Casablanca. “Siempre nos quedará París”.

«¿Dónde estuviste anoche?» «¿Anoche? No tengo la menor idea». «Y ¿qué harás esta noche?» «No hago planes por anticipado».

“¿Cuál es su nacionalidad?” “Soy un borracho”.

Casi todo el mundo reconoce estos diálogos, pertenecen a la película Casablanca, una de las más populares de la historia del cine, incluso hoy en día, sobreponiéndose con asombrosa vitalidad a un uso abusivo que a punto está de convertirlo en una ilustre colección de lugares comunes –algunos de los cuales, falsos- en la que destaca, por méritos propios, la recurrente canción: “As time goes Bye”.

¡Tócala otra vez, Sam!

No es nada fácil definir “Casablanca”; se puede decir que es un thriller, con trasfondo político, ambientado en una emblemática ciudad norteafricana de la Francia ocupada a la que llegaban refugiados, concretamente a un conocido café en donde se juega, se conspira y se trafica con salvoconductos. Pero se puede definir también como un melodrama romántico, con una deslumbrante y truncada historia de amor como telón de fondo. O simplemente, como nos apunta el final: Una gran amistad.

Nace un clásico.

Las circunstancias que rodean la producción y rodaje de la película, arrojan suficientes luces sobre cómo surgió Casablanca y el fenómeno de popularidad que, con el tiempo, fue erigido sobre sus imágenes. Eran tiempos de guerra y los estudios querían armonizar la propaganda pro-belicistas junto con los dramas de consumo, que producían sistemáticamente. Casablanca fue uno de ellos, surgido de la suma de un cúmulo de coincidencias que ninguno de sus responsables pudo calibrar en su momento.

Para su escritura fueron contratados los prestigiosos hermanos Epstein, Julius y Phillips, que empezaron a escribirla antes de que se concretara el reparto. Pero los Epstein abandonaron pronto el proyecto, reclutados por Frank Capra para participar en un documental de propaganda bélica, y fueron sustituidos por Howard Koch, que se desentendió del gusto por la acidez de sus predecesores, para prestar mayor empeño en todo lo relacionado con la moral de los personajes en tiempos de guerra. Al parecer hubo otro guionista más, que no apareció en los títulos de créditos, y que se encargó de desarrollar las escenas más románticas, en concretos los flashback que reconstruyen los encuentros entre Bergman y Bogart en París, inmediatamente anteriores al comienzo de la guerra.

Un director famosísimo como el húngaro Michael Curtiz, aunque él no fuese la primera opción sino William Wyler, que solía trabajar a destajo con tal de curarse la depresión crónica que sufría. Y un reparto en estado de gracia, con los míticos Humphrey Bogart e Ingrid Bergman como protagonistas (que tampoco fueron la primera opción, sino Ronald Reagan y Ann Sheridan), junto con unos secundarios a la altura como el Capitan Renault, Major Strasser, Ugarte, Sam, el gordo Ferrari).

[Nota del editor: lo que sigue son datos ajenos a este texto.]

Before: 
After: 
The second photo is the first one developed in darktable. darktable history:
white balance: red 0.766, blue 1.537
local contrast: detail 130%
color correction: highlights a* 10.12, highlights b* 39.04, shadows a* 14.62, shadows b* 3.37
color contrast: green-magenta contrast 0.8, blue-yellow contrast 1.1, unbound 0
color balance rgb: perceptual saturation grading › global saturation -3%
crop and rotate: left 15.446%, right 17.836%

Lo cierto es que se trata de una película intocable de la que se ha escrito de todo y que, mal que les pese a muchos, no podría hacerse hoy en día porque es fruto de un cine en estado de gracia que ya no existe. De hecho, intentaron actualizar la historia con muchos paralelismos con el film de Michael Curtiz (“La Habana”, Sidney Polack) en los años 90 y fue un desastre. También le sucede como a muchos clásicos: no nació con las expectativas de gran producción. Se produjo con la idea de que fuera una película más de la Warner (eso sí, con un reparto de grandes estrellas, como muchísimas otras), con un presupuesto ajustado y un guión –considerado como el mejor de todos los tiempos- que no terminaba de definirse. Los diálogos llegaban al set en el mismo momento del rodaje o nadie sabía cómo iba a terminar (quién subiría al avión).

– ¿Puedo contarte una historia?

– ¿Tiene un final feliz?

– No sé qué final tendrá.

– Puede que se te ocurre a medida que lo vas contando.

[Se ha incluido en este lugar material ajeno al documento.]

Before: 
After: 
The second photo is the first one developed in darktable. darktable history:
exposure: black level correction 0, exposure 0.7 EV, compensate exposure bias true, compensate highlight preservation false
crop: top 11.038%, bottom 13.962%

No es ningún prodigio de la técnica (incluso con docenas de errores de raccord)  pero ni falta que hace, porque eso forma parte de la magia del cine. Los clásicos, para empezar, suelen ser hijos de su tiempo y revisarlos ochenta años más tarde no es fácil cuando, por ejemplo, como melodrama con esos diálogos tan llamativos no podría hacerse de ninguna de las maneras. Pero ahí está, tan fresca como el primer día.  Una de las grandes películas de la Edad Dorada de Hollywood, la joya de la corona de la Warner Brothers y sigue siendo hoy uno de los títulos más memorables de todos los tiempos. Su condición de “milagro” dentro de un rodaje caótico lleno de dificultades y pequeñas imperfecciones es lo que hace de “Casablanca” un clásico por derecho, que por muchas veces que se vea siempre apetece verla una vez más.